That's an unfortunate name for a blog entry, what with the Nazi death camp connotations and all, but it was the best I could come up with that started with the letter S. At least I didn't replace the C with a K.
Anyway, every morning I have to stop at the door and decide what kind of outerwear to put on. It's winter in Oregon, so I have to form an instant opinion of whether it's cold enough to be uncomfortable, and I also have to predict the future and gauge the likelihood of rain. I have the weather forecast to help, I suppose, but most mornings I listen to OPB, which originates from Portland. Even though they typically have something to say about the likely weather in the Willamette valley, it's pretty sketchy and incomplete.

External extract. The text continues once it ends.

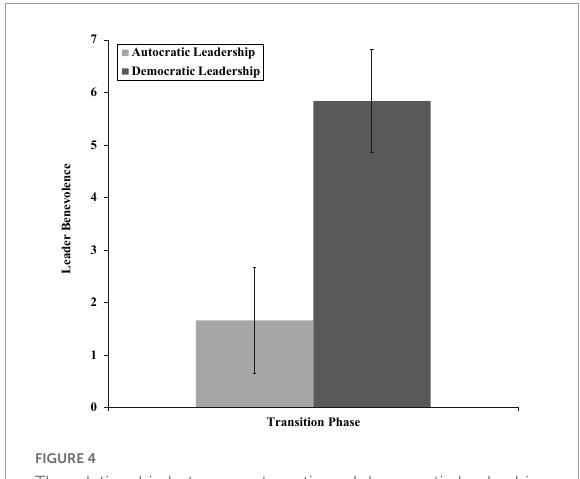
FIGURE4 The relationship between autocratic and democratic leadership and leader benevolence for the transition phase (Study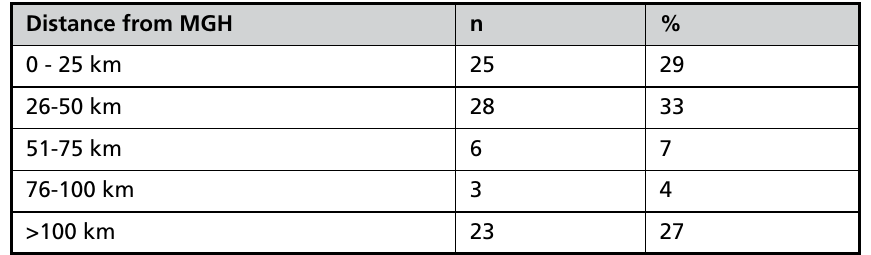
table 2. Patients (n=85) with distances from hospital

So I pays my money and takes my chances.
And almost every morning I choose the raincoat.
Some days, this means I look ridiculous. It's bright and sunny out, and I'm walking around in a raincoat. In fact, when we got our little five inch dump of snow, about two weeks ago, I actually wore my raincoat that day. The previous day I'd guessed wrong and worn the warm coat (actually a hoodie with a zipper down the front -- surprisingly warm for something so lightweight), and then it had rained, and I'd spent most of the day fairly uncomfortable and wishing I had my raincoat. So I made up for it the following day by determinedly putting on the raincoat and zipping it all the way up. The problem was, when I opened the door and saw heavy snowfall, I was so stunned that I didn't think to step back inside and change, so I showed up to church still in my raincoat, to the amusement of my church brothers and sisters.
Once in a while, I wear both. But that's rarely a good idea. It doesn't get that cold here, but it does get cold enough that if I overdress and break a sweat, the cold can make me wish that I hadn't. So I tend to choose one or the other.
The only reason I find this remotely interesting is that my reason for choosing the raincoat has a lot to do, I think, with adult decisionmaking. Or my adult decisionmaking, at least. When I choose outerwear, the calculation I do at blinding speed in my head is, what are the odds that I'm wrong, and how badly will it suck if those odds turn up? By that formula, even if the forecast says no rain, and even if I look outside and the sky is clear and the pavement is dry, I'm still likely to grab the raincoat a lot of the time, just because not having the raincoat when I wish I did is a much more unpleasant experience, especially in February, than having it when I don't need it.
When I was younger, my decisions were all about "What's the most rational choice? What are the upsides and downsides of each option?" Now, all of that is just a sideshow. The main event is, "If things go wrong, how far up poop creek can I find myself?" I've become quite risk averse. And I think that's a symptom of premature senescence.
But it does cut down on the number of times I've been unexpectedly caught in the rain.